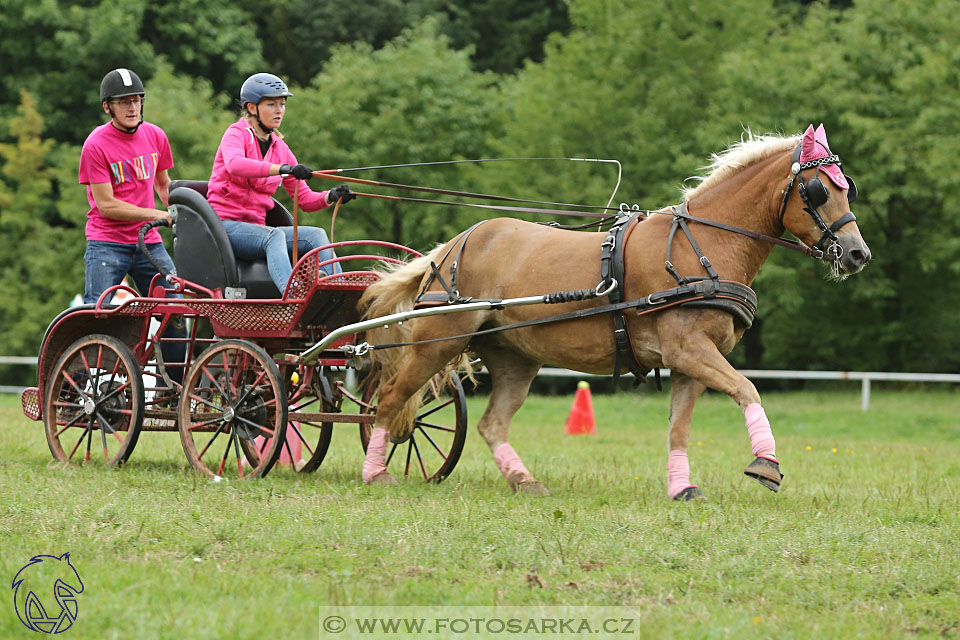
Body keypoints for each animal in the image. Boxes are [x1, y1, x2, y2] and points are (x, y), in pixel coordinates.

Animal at [358, 122, 872, 498]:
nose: (857, 254)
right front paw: (766, 463)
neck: (701, 246)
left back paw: (524, 481)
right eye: (818, 190)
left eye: (847, 189)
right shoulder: (690, 351)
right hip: (438, 340)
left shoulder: (689, 364)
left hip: (515, 358)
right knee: (391, 398)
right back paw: (375, 472)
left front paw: (682, 488)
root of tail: (455, 243)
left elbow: (679, 429)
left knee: (491, 423)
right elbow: (748, 390)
- - - -
Print, exactly and only, the lines running from the one with "left shoulder: (689, 364)" to the end of the data above.

left shoulder: (689, 364)
left hip: (515, 358)
right knee: (391, 398)
right back paw: (375, 472)
left front paw: (682, 488)
root of tail: (455, 243)
left elbow: (679, 429)
left knee: (491, 423)
right elbow: (748, 390)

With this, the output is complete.